#### [REQUIRED WORK]
Show each line from the listing that includes the word "Surgery".

#### [LISTED ENTRIES]
####

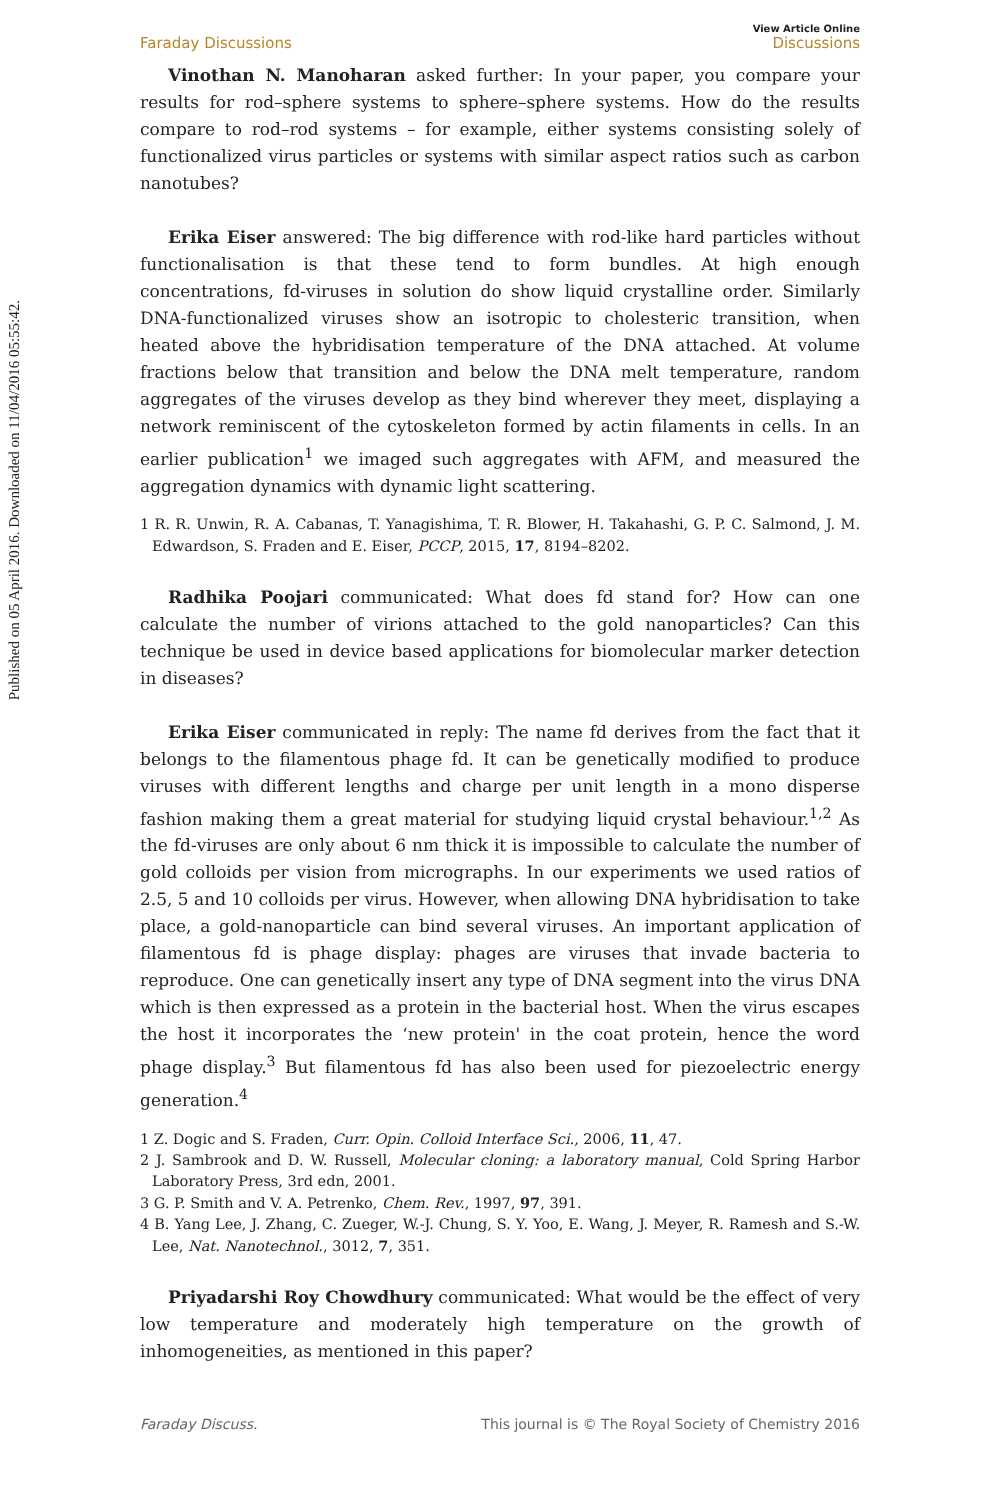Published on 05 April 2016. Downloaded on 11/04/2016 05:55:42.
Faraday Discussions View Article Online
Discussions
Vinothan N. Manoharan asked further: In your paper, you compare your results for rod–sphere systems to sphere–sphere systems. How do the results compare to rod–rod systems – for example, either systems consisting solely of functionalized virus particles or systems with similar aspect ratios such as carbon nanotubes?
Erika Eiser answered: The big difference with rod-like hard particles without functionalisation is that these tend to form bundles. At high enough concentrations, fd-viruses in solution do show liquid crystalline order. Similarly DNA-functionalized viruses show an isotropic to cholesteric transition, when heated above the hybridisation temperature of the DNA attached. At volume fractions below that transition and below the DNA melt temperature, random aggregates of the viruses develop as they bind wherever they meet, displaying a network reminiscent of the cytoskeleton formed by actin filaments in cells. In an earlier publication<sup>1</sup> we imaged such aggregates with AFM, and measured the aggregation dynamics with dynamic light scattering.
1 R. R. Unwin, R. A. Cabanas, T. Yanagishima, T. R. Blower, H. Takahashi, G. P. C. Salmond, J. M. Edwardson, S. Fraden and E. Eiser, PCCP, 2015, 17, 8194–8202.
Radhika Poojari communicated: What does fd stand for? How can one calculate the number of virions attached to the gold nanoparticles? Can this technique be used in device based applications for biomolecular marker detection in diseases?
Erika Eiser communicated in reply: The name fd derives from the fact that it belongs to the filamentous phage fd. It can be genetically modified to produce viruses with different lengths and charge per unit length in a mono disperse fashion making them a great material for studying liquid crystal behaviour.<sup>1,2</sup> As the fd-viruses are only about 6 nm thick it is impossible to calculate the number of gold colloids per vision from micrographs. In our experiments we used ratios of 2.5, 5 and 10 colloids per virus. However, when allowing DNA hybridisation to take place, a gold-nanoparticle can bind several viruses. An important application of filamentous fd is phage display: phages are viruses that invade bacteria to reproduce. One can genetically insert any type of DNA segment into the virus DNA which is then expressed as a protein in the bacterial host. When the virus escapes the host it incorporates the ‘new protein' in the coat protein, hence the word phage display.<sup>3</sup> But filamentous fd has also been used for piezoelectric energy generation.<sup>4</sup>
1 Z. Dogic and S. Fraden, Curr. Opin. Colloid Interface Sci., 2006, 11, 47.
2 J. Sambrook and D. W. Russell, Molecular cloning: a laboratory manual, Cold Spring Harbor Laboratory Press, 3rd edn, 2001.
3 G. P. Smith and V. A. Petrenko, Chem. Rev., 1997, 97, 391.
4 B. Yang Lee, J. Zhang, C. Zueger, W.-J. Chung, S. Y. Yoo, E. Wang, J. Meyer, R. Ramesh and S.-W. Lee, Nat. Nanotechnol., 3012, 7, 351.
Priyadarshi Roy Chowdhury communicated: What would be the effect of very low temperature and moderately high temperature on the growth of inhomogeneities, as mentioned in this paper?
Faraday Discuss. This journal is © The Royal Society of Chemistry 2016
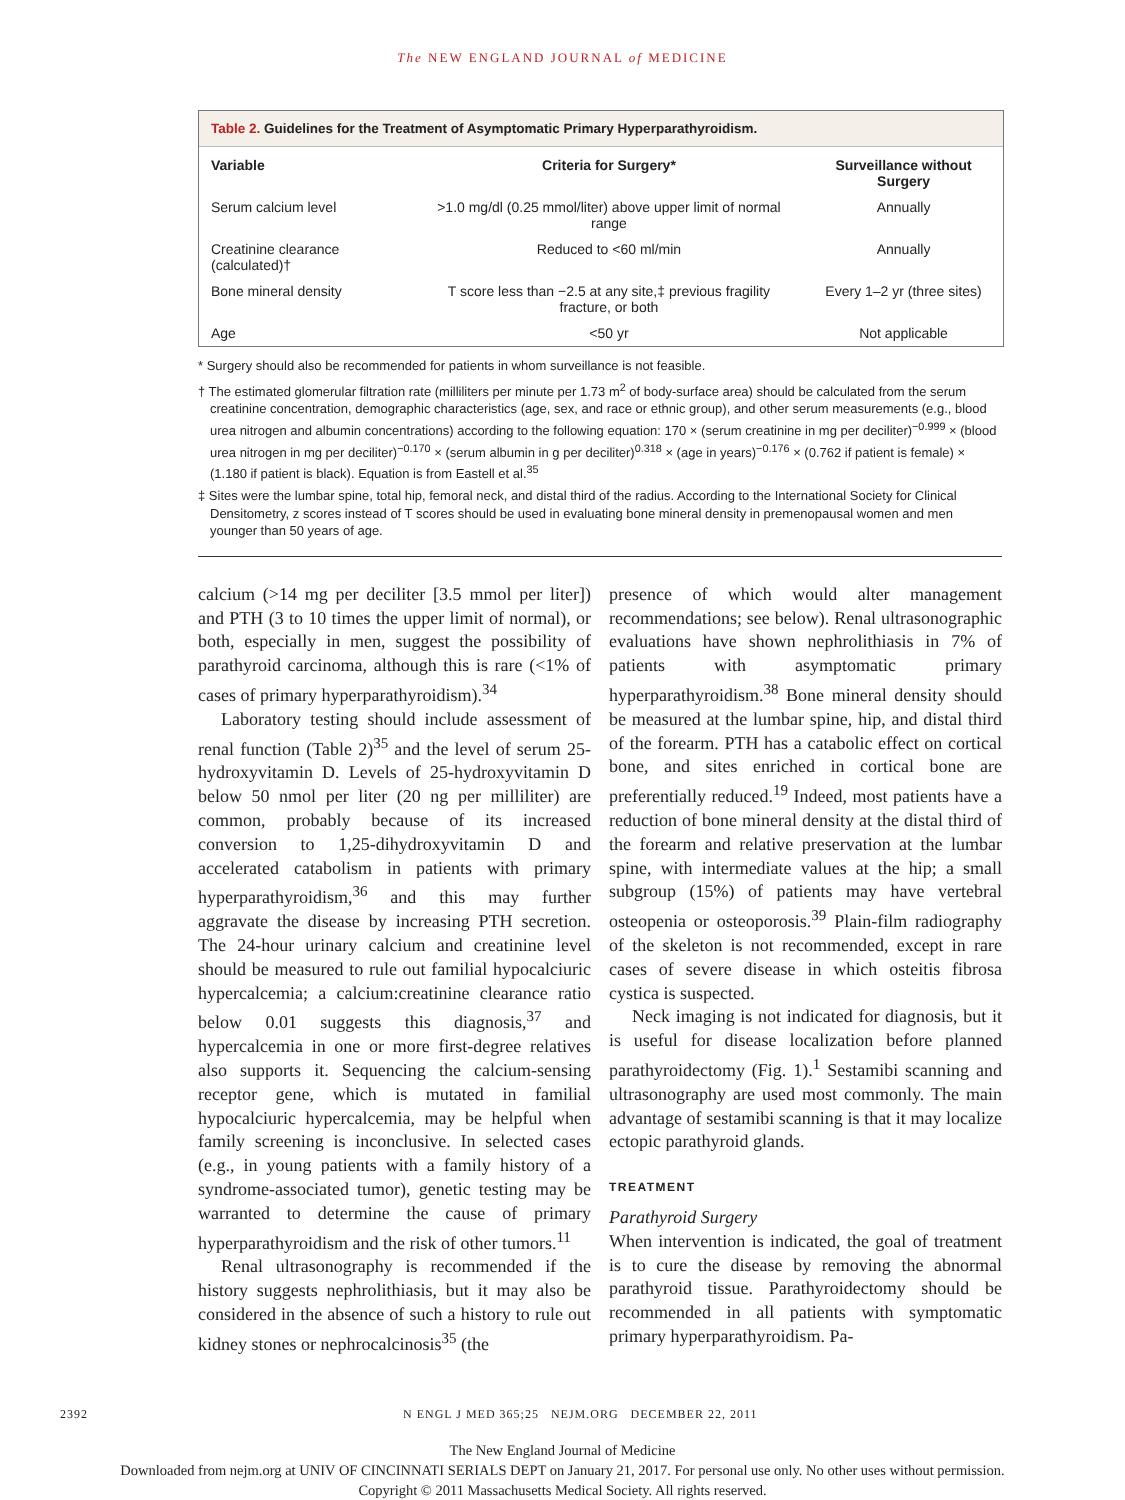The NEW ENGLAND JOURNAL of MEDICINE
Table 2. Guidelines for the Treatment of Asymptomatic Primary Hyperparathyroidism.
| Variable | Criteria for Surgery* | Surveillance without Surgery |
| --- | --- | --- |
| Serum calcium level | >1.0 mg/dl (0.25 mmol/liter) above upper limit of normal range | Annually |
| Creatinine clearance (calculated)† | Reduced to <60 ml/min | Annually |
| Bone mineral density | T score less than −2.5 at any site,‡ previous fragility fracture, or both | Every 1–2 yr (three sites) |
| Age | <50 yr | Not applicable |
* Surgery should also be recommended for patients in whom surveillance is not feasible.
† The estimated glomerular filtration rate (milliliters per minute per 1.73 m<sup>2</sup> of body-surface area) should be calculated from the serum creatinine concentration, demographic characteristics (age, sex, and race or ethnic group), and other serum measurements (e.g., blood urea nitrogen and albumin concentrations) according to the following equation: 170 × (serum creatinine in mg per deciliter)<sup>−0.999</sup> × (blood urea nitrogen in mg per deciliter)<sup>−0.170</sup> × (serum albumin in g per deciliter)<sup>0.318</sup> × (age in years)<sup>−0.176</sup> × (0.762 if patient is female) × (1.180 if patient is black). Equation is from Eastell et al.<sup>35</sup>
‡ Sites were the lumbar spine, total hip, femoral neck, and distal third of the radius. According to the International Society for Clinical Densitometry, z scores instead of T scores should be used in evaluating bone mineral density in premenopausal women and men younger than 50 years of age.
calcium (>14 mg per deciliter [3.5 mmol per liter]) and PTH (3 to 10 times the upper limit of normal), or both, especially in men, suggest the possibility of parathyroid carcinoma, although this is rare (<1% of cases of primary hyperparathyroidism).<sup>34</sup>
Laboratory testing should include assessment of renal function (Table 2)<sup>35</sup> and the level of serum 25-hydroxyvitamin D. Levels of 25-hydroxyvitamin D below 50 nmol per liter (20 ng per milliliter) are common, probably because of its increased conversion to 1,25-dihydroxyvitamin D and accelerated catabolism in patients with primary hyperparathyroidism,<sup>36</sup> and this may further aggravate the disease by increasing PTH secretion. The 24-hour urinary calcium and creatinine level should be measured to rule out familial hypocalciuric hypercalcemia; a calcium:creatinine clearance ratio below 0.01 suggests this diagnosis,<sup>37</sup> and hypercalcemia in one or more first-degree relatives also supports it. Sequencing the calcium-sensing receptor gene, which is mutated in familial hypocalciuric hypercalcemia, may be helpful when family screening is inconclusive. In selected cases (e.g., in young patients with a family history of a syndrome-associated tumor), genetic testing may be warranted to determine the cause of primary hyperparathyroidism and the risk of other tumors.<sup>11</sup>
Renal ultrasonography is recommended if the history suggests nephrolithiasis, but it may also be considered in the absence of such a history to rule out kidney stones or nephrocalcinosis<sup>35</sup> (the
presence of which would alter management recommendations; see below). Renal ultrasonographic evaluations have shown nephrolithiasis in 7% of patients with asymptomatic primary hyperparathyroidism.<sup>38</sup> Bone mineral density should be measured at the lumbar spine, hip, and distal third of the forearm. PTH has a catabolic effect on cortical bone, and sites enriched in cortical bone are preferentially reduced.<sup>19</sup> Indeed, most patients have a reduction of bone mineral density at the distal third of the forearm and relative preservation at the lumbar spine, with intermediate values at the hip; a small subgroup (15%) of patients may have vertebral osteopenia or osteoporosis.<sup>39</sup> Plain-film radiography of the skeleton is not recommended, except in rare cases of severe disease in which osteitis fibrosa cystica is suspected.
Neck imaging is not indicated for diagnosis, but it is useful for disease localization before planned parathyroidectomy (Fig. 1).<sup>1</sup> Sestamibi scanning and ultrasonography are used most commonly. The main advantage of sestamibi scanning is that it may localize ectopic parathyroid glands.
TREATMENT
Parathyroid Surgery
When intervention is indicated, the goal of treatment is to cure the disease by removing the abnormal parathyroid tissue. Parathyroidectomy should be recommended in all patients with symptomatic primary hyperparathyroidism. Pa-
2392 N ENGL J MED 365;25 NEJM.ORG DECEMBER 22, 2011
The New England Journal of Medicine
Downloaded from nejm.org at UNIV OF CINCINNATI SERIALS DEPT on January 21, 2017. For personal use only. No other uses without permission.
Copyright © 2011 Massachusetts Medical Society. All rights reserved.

####

#### [EXERCISE RESULT]
| Variable | Criteria for Surgery* | Surveillance without Surgery |
* Surgery should also be recommended for patients in whom surveillance is not feasible.
Parathyroid Surgery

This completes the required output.